The Fix I Don’t Recommend (And Why)
Baking Soda Addition: Some forums suggest adding 1/8 teaspoon sodium bicarbonate per gallon. I tested this for 30 days.
Problems I encountered:
- Inconsistent dosing leads to salty taste
- Increases sodium content (concern for low-sodium diets)
- Daily hassle of manual mixing
- No addressing of missing minerals beyond sodium
If you’re on blood pressure medication or a low-sodium diet, skip this entirely.
My Testing Protocol: How I Verified These Claims
I don’t rely on manufacturer claims. Here’s my process:
Equipment:
- Apera AI311 pH meter (±0.01 pH accuracy, calibrated monthly)
- HM Digital TDS-EZ meter (±2% accuracy)
- Hach Total Hardness Test Kit
Testing procedure:
- Collect water sample immediately post-membrane
- Measure pH and TDS within 60 seconds
- Let sample sit in sealed container for 24 hours
- Re-measure to check pH stability
- Cross-reference with titration test for alkalinity
I’ve tested systems from APEC, iSpring, Waterdrop, Home Master, and Express Water. The pH range is remarkably consistent: 5.8-6.5 before remineralization.
Quick Decision Matrix: Which Fix Is Right for You?
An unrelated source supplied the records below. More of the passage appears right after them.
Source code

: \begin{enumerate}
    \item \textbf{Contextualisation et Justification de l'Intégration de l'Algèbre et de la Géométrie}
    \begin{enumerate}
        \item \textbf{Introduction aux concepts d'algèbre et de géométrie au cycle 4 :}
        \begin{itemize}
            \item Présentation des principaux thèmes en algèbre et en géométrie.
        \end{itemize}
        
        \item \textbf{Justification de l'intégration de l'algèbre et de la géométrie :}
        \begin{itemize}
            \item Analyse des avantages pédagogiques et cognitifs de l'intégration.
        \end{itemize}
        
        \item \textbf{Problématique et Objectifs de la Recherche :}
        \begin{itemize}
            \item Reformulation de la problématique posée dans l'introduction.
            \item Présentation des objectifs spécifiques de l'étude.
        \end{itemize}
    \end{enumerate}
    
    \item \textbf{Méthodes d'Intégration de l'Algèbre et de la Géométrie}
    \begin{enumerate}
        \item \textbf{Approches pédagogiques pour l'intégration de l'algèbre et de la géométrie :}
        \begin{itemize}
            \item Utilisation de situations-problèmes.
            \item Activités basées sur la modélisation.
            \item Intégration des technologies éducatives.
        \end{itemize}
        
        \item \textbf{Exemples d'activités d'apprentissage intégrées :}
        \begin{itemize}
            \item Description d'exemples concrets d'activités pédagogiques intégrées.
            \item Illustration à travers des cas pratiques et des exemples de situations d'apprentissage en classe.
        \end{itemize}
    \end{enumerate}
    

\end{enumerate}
Choose remineralization filter if:
- You drink >1 gallon RO water daily
- You want set-it-and-forget-it solution
- You have copper pipes or older plumbing
- Budget: $50-100 upfront + $35-85/year
Choose alkaline pitcher if:
- Single person household
- You want pH above 8.5 (some claim health benefits)
- Budget: $45 upfront + $210/year
Choose permeate pump + remineralization if:
- You want maximum pH stability
- High water usage (>25 gallons/day)
- You’re bothered by RO waste water
- Budget: $115-170 upfront + $35-85/year
Do nothing if:
- Your home has PEX or PVC plumbing (non-corrosive)
- You don’t mind the flat taste
- You’re hitting mineral intake through diet
The Bottom Line: Is Acidic RO Water Dangerous?
After six years testing residential systems and consulting with three certified water quality specialists (all holding NSF certifications), here’s my conclusion: The acidity itself won’t harm you, but the missing minerals might matter long-term, and the corrosion risk to your plumbing is real in older homes.
The WHO notes that while low-mineral water isn’t acutely toxic, populations drinking demineralized water long-term may have slightly higher cardiovascular disease rates—though the research isn’t conclusive enough to establish causation.
For the 70 bucks a remineralization filter costs annually, you get peace of mind, better-tasting water, and protection for your pipes. That’s the fix I installed in my own home, and it’s what I recommend to the 90% of homeowners who ask me this exact question.